東部経済回廊(EEC)、恩典申請手続きの詳細も判明

(タイ)

バンコク発

2018年08月30日

ジェトロが8月10日に開催した「東部経済回廊(EEC)ワークショップ」(2018年8月20日記事参照)では、EECに関する恩典申請手続きや、外国人高度人材を対象とした「スマートビザ」の要件についても明らかになった点があった(2018年8月29日記事参照)。

投資申請はBOIへ、EEC事務局は制度改善を担当

タイ投資委員会(BOI)のドゥアンジャイ長官は「EECの追加恩典(法人税減免期間の延長など)を得るには、BOIが指定する10のターゲット産業(117業種)に属する必要がある」旨を強調した(注1)。その上で、EECへの投資はまず、BOIに相談してほしいと述べた(注2)。この点に関し、カニットEEC事務局長は、「BOIは細かい申請手続きを管轄し、EEC事務局は大きな方向性を描く」と、BOIとEEC事務局の機能の違いを説明した。具体的には、EEC事務局は新しい産業分野における投資誘致のため、制度改正など投資環境を改善し、BOIから恩典認証された企業には、歳入局が個人所得税を減免する。

実習生の受け入れはBOIに相談を

企業がEECで追加恩典を得るための条件として、教育機関と連携した実習生の受け入れがある。カニット事務局長は「タイ政府がパートナーとなる教育機関や実習プログラムを紹介できる。まずはBOIに相談してほしい」としている。

スマートビザの条件を緩和へ

EEC域内に限らず、10のターゲット産業で働く外国人高度人材に対し、労働許可証なしでタイ滞在・就労を許可する「スマートビザ」が2018年2月から開始された。しかし、日系企業は申請要件である月額20万バーツ(約68万円、1バーツ=約3.4円)以上の給与支払いについて、達成が困難、と指摘していた。ドゥアンチャイBOI長官はこの点について、「各種手当も給与額に含めること、また定年退職した高度技術者には低い条件を課することなどの条件緩和を検討している」と回答した。

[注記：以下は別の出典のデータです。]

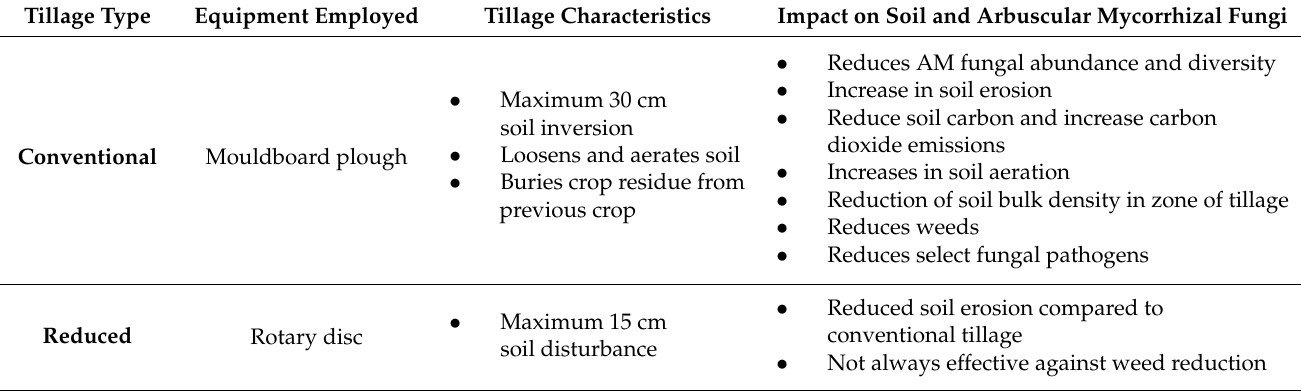
Table 1. Summary of select tillage types and their associated mechanical impact characteristics upon soils and arbuscular mycorrhizal (AM) fungi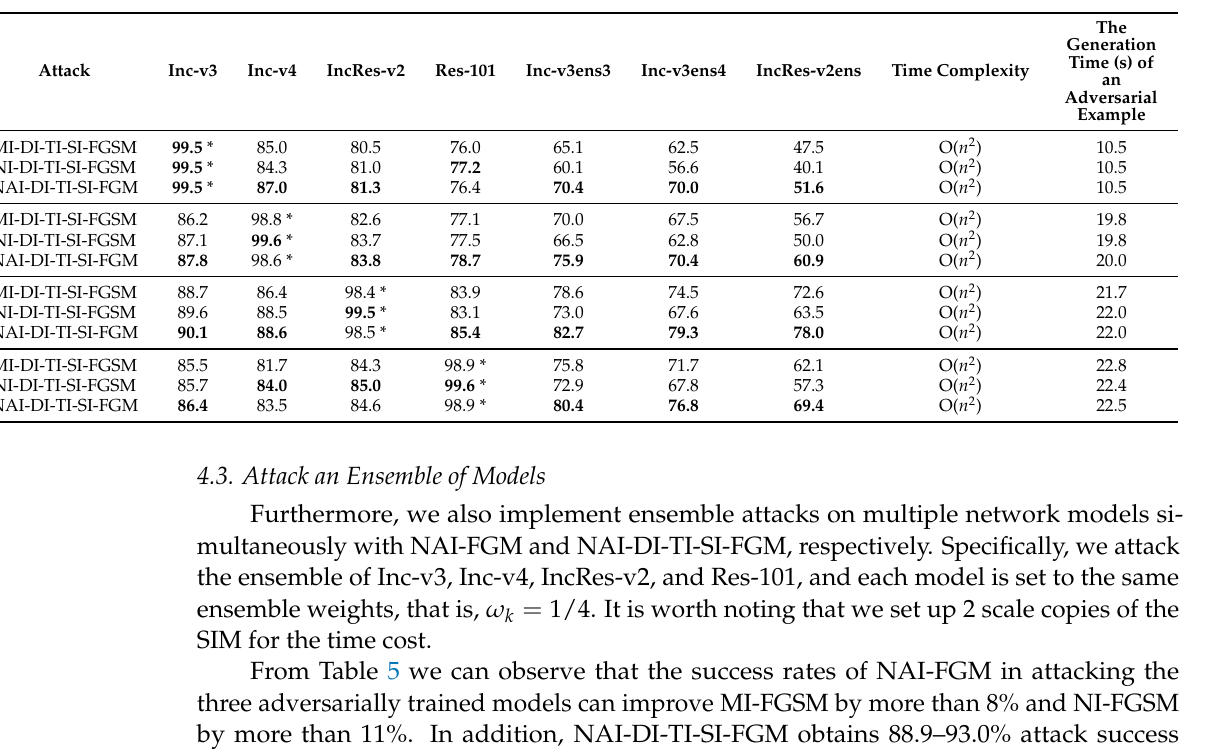
Table 4. Comparison of the success rates (%) of attacking a single model by three momentum-based iterative attacks with input transformations. * indicates the white-box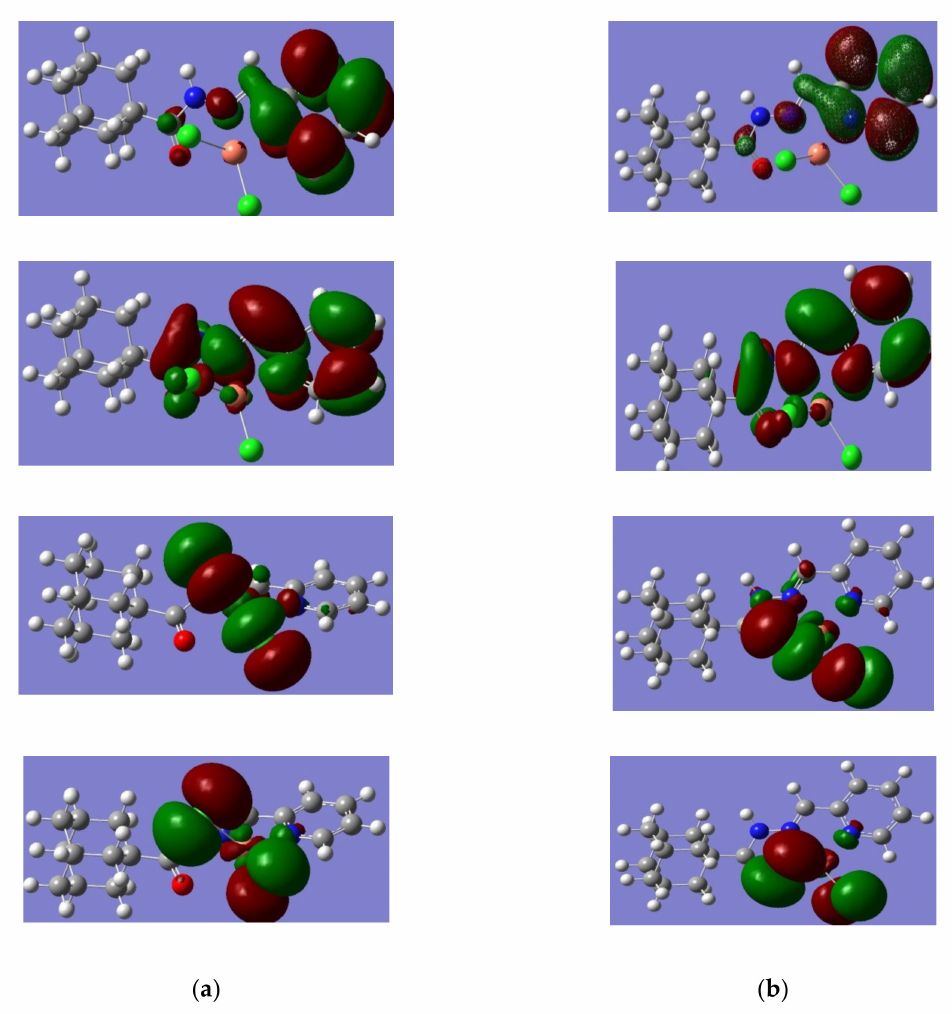
Figure 2. Presentation of the HOMO-LUMO atomic orbital for complex 1a and complex 1b , which are obtained at 6–311 + G(2d, p) / B3LYP level of theory ( a ) HOMO + 1, HOMO, LUMO, and LUMO − 1 for complex 1a ( b ) HOMO + 1, HOMO, LUMO, and LUMO − 1 for complex 1b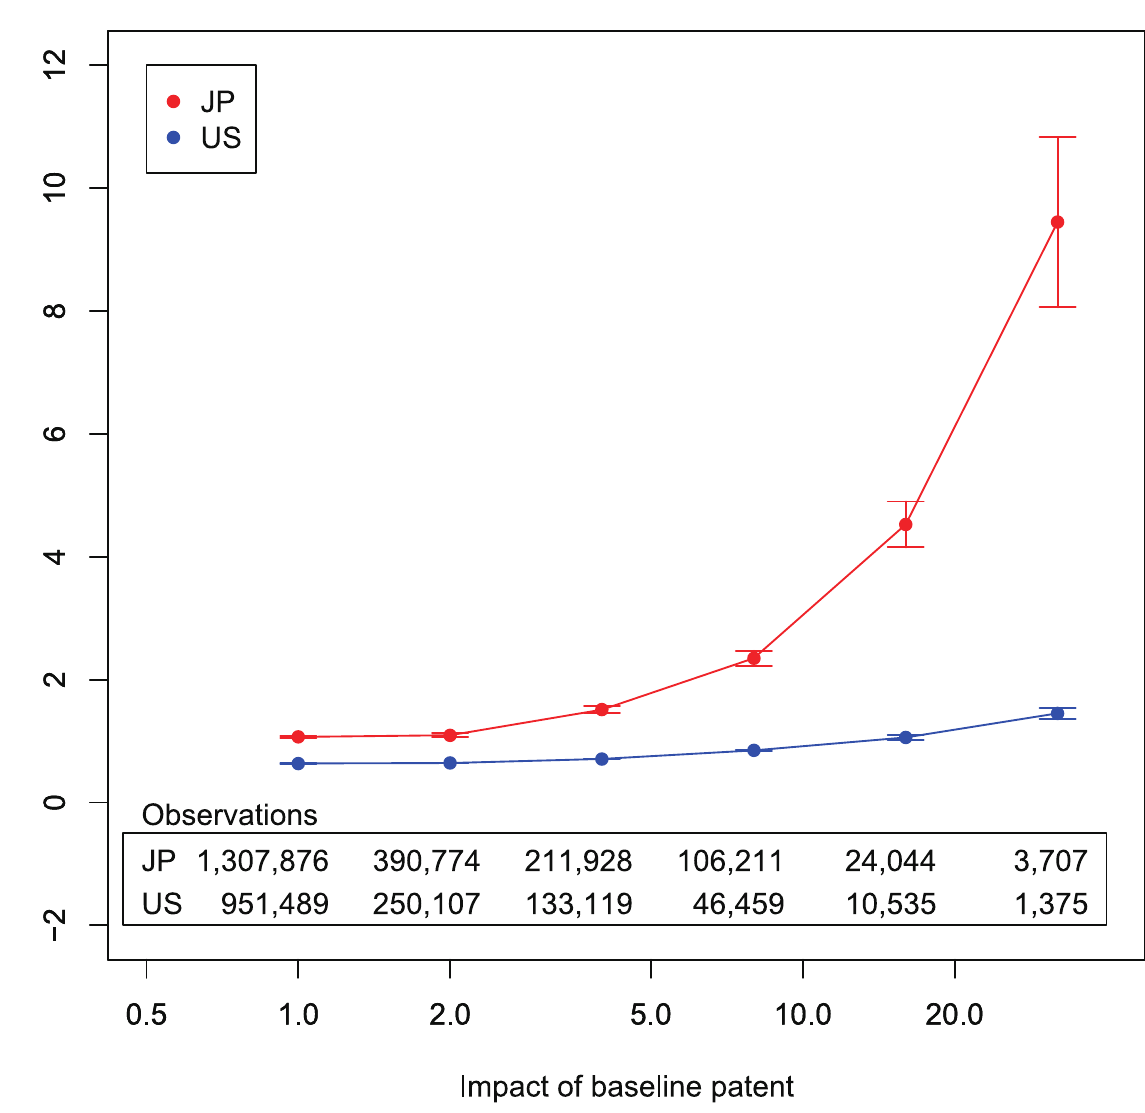
Fig 5. Average number of patents made by a team after it achieves a patent of a given impact. Horizontal axis is the impact of baseline patent. Vertical axis is average number of subsequent patents by same team. Brackets show standard errors. Horizontal axis is cut so that number of samples is greater than approximately 100.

(注1)10のターゲット産業とは、バイオ化学、デジタル、医療ハブ、自動化・ロボット、航空、エレクトロニクス、観光、次世代自動車、食品、農業。

(注2)タイ側コメントによると、EECにおける投資恩典について、企業はBOIに相談できるが、タイ工業団地公社(IEAT)が管轄する工業団地に入居している企業は、IEATにも相談が可能だ。